I'm pleased with what we've accomplished.

Marion Smith and her friends and neighbours in the Save Richmond Farmland Society worked tirelessly in the 1980s and ‘90s to preserve Terra Nova for agriculture, heritage and wildlife habitat.

Thanks to their efforts, Terra Nova area continues to provide habitat diversity for wildlife and serves as a backshore habitat to Sturgeon Bank. The combination of open fields, ditches, treed areas, landscaped gardens and hedgerows is rare in Richmond and plays a significant role in the ecology of the Greater Vancouver Region, as well as the Fraser River estuary ecosystem.

Below are edited excerpts from the interview.

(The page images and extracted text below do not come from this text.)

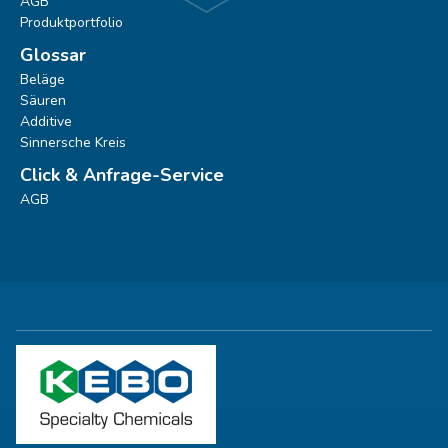
AGB
Produktportfolio
Glossar
Beläge
Säuren
Additive
Sinnersche Kreis
Click & Anfrage-Service
AGB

Can you describe how you got interested in Terra Nova, what the time period was?
This was in the 1980s. I had seen something in the newspaper about public hearings to take Terra Nova out of the land reserve. I knew what the land reserve was and I was familiar with Terra Nova to a certain extent. So, I went to one of the hearings and came home that night and I said to my husband, “People don’t know this is going on. We have to let people know in our area.”

So, we made up a flyer and we called around and asked people who we knew – we didn’t know very many people in those days – if they would take the flyer around our neighbourhood, and they did…. There were a lot of people who would take the flyers door to door. All I had to do was phone somebody up, complete strangers, phone them and say “Would you take these flyers around in your neighbourhood? Would you take 200 flyers and deliver them in your neighbourhood?” and people would say yes. You have to realize, this is before the Internet. This is before social media.

You must have had a vision of what you wanted to achieve and do you think you did that?
Yes, we did. We did. We saved it. Once we saved it though… the issue is it is not nearly as big an area as it was before. Terra Nova in its original form was big enough that a farmer could farm it and not have to move his machinery back and forth along city roads. It was big enough as a whole, intact area for even more than one farmer to farm at a time. So, we ended up with about 100 acres.

Now, we have some original ideas that people have come forth with. We have The Sharing Farm. We have the garden plots. We have the schoolyard gardens. Great things have been done there, I think, just because we had the land and because the city,  employees working in parks or wherever, have been able to put forth various projects and they’ve won quite a number of awards for what’s happened at Terra Nova. So, I’m pleased with what happened. I’m pleased with what we’ve accomplished. I walk over there all the time…. It makes me happy to see what we have and to see the birds and see what people are growing in the gardens. Yes it gives me a great deal of satisfaction to know that we’ve accomplished something like that.

Is there anything I didn’t ask you that you would like to share?
…There is a quote that I came across recently. It’s from the 2003 Terra Nova Northwest Quadrant Biophysical Inventory Assessment which is a huge name, but it sums it up.

It says, “The Terra Nova Northwest Quadrant in Richmond plays a significant role in the ecology of the Greater Vancouver Region, as well as the Fraser River estuary ecosystem. The Terra Nova area is particularly important because it provides habitat diversity and serves as a backshore habitat to Sturgeon Bank. The combination of open fields, ditches, treed areas, landscaped gardens and hedgerows is rare in the City of Richmond and it provides a protective habitat for a variety of wildlife.”

What do you see in Terra Nova’s future?
I don’t know. In 1996, I think it was, we gave the city a document called “Investing in Our Future: A City Park in Terra Nova.” We had taken ideas from all over Canada and other places about what you could do there. I was told at one point that they had used some of that when they were planning what the city was going to do with it. after we saved the land.

After the vote and after we knew it was saved there were city consultation meetings with the public: “Okay, why did we save it and what do we want to see there?” The three things were: we saved it for agriculture, for heritage, and for habitat. So, my hope is that all the future goals, all the future projects, stay true to those goals.